Using nice scheduling priority with tar/gzip cron script

Solution 1:

There are caveats to pay attention to. Since the question doesn't specify an exact OS (but implies it is some Unix like OS), the list of caveats will depend on specific OS and version. The most important to keep in mind are:

nice is intended to affect how much CPU time is given to a process, but not how much RAM or I/O capacity. Thus instead of the intended effect other possible outcomes include:

  • The backup takes longer time to complete due to being given less CPU time. But it will use just as much RAM as it used to and now it will use that RAM for longer time. The system is slowed down due to having less RAM for other purposes, and this slowness will last longer time than it used to.
  • The use of nice has no effect at all, because the backup process was I/O bound to begin with, and the I/O scheduling is unaffected by nice. If the OS happens to be a recent Linux version, the I/O scheduling may or may not be affected by nice depending on which ionice setting is being used.

Moreover even the exact effect on CPU scheduling depend a lot on the specific operating system and settings. Some kernels have settings which will allow a process to run at a higher or lower priority than those reachable by using the nice command.

One caveat that I have run into myself appears to be specific to Ubuntu 14.04. In the default configuration it groups processes for scheduling purposes. Each group then receives a fair share of CPU time. nice only affects how CPU time is allocated to processes within such a group, but not how much is allocated to each group. For me that completely undermined the use of nice, because a low priority process could still take away CPU time from processes in different groups.

Solution 2:

I'd take a different approach...

No, I wouldn't mess around with nice for this. And gzip isn't that great. Plus, you're using gzip -9 which gives the greatest compression rates at the expense of CPU. Do you really need that level of compression over the default (level 6)?

Does your system get strained as much if you don't use gzip level 9?

What are the specifications of your server? How many and what type of CPUs do you have? cat /proc/cpuinfo

If you have multiple CPUs, would you consider using pigz instead? It's multithreaded, a bit more efficient and can leverage the resources on your system much better.

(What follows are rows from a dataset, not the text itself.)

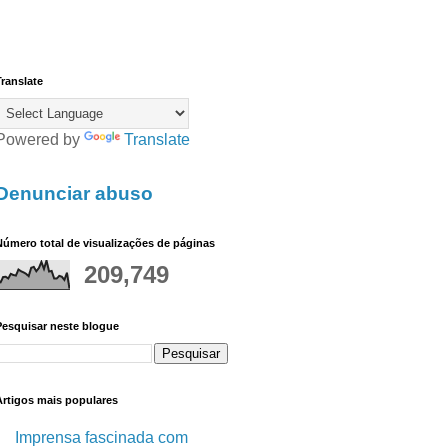
ranslate
Powered by
Translate
Denunciar abuso
úmero total de visualizações de páginas
209,749
Pesquisar neste blogue
Artigos mais populares
Imprensa fascinada com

Some tests with a 1.8GB file:

Standard gzip (-6 compression level)

Original file size: 1.8G    CHL0001.TXT 
Compression time: 0m18.335s
Compressed file size: 85M   CHL0001.TXT.gz
Decompression time: 0m6.300s

gzip -9 (highest compression)

Original file size: 1.8G    CHL0001.TXT
Compression time: 1m29.432s
Compressed file size: 75M   CHL0001.TXT.gz
Decompression time: 0m6.325s

pigz (-6 compression level)

Original file size: 1.8G    CHL0001.TXT
Compression time: 0m1.878s
Compressed file size: 85M   CHL0001.TXT.gz
Decompression time: 0m2.506s

pigz -9 (highest compression, multithreaded)

Original file size: 1.8G    CHL0001.TXT
Compression time: 0m5.611s
Compressed file size: 76M   CHL0001.TXT.gz
Decompression time: 0m2.489s

Conclusion: Is the extra bit of compression worth the vastly longer time spent compressing the data?

Solution 3:

I realize that this is straying from the original question, but it is staying on the theme of efficiency (you mention "huge strains on my server")...

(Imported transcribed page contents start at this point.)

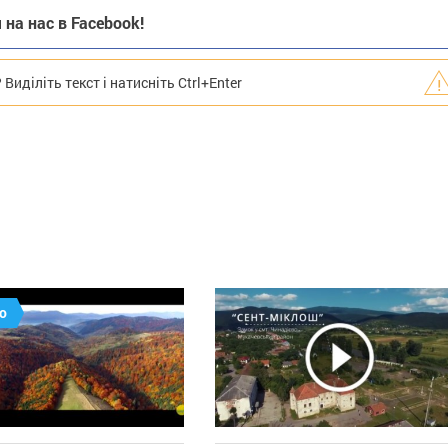
на нас в Facebook!
иділіть текст і натисніть Ctrl+Enter
о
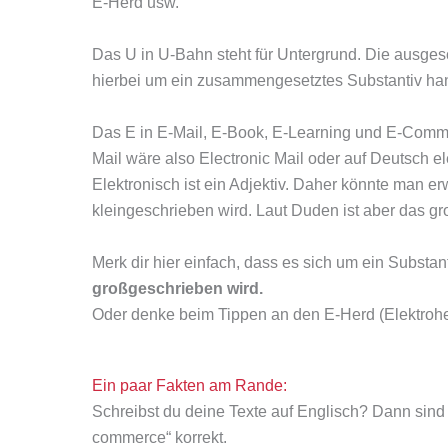
E-Herd usw.
Das U in U-Bahn steht für Untergrund. Die ausges
hierbei um ein zusammengesetztes Substantiv han
Das E in E-Mail, E-Book, E-Learning und E-Commer
Mail wäre also Electronic Mail oder auf Deutsch el
Elektronisch ist ein Adjektiv. Daher könnte man e
kleingeschrieben wird. Laut Duden ist aber das gr
Merk dir hier einfach, dass es sich um ein Substa
großgeschrieben wird.
Oder denke beim Tippen an den E-Herd (Elektrohe
Ein paar Fakten am Rande:
Schreibst du deine Texte auf Englisch? Dann sind d
commerce“ korrekt.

I'm inferring (or guessing!) from what you've posted that you are creating a tar containing a set of files and then gzip-ing the result. You could save yourself a lot of disk I/O (and temporary space requirement) by piping one directly into the other:

tar cf - /path/to/stuff | gzip > archive.tar.gz

You may find that makes a significant difference to the total elapsed time.